** DATASET RECORDS follows **

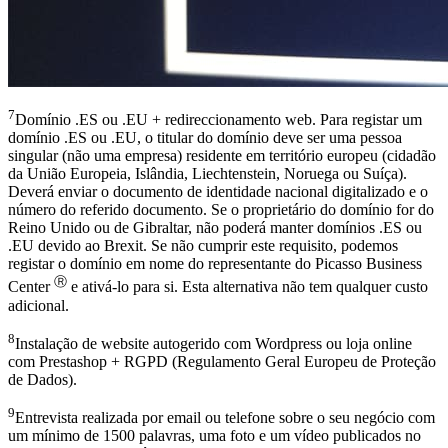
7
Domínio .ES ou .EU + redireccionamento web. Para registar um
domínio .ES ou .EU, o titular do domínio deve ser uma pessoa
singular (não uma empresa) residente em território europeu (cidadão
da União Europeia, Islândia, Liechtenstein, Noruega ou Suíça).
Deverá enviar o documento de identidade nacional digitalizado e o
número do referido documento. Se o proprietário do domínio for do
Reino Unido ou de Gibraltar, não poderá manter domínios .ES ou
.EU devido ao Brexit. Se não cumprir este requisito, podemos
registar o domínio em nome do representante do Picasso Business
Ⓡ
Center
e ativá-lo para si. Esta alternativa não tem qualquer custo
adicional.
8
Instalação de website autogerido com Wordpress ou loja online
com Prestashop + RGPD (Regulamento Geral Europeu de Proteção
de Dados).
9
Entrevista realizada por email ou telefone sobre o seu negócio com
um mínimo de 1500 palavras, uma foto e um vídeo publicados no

** End of DATASET RECORDS **
** DATASET RECORDS follows **

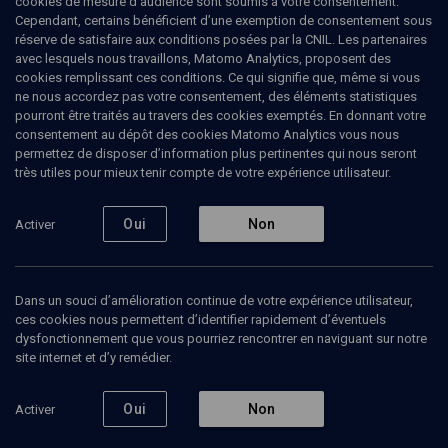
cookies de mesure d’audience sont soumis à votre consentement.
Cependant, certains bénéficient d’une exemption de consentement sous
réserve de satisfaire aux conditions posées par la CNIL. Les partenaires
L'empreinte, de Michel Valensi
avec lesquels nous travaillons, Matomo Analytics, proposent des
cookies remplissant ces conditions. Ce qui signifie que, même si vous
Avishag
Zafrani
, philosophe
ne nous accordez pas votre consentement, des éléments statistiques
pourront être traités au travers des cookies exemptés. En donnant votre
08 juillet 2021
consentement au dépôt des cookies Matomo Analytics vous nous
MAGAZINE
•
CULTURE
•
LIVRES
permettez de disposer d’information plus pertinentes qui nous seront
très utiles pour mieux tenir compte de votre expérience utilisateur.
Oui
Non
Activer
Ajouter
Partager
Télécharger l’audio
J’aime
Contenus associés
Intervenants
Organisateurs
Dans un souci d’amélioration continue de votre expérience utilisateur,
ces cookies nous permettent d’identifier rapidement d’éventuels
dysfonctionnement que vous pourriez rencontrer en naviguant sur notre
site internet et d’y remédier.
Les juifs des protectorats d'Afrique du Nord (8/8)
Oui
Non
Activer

** End of DATASET RECORDS **
** DATASET RECORDS follows **

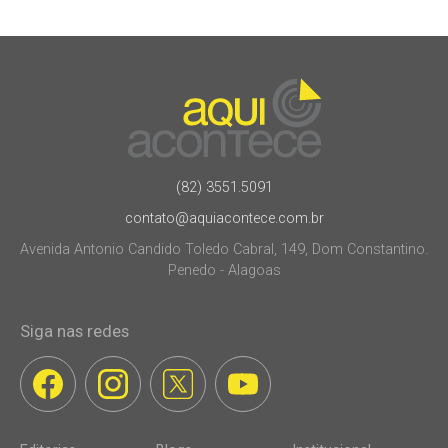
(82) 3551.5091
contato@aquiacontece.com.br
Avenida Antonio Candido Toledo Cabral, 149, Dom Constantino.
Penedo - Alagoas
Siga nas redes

** End of DATASET RECORDS **

• **TO-DO ITEM**: Retype everything in the listing from the line that contains "(82) 3551.5091" down to the line that contains "Siga nas redes", including both of those lines.

• **FINISHED TASK**:
(82) 3551.5091
contato@aquiacontece.com.br
Avenida Antonio Candido Toledo Cabral, 149, Dom Constantino.
Penedo - Alagoas
Siga nas redes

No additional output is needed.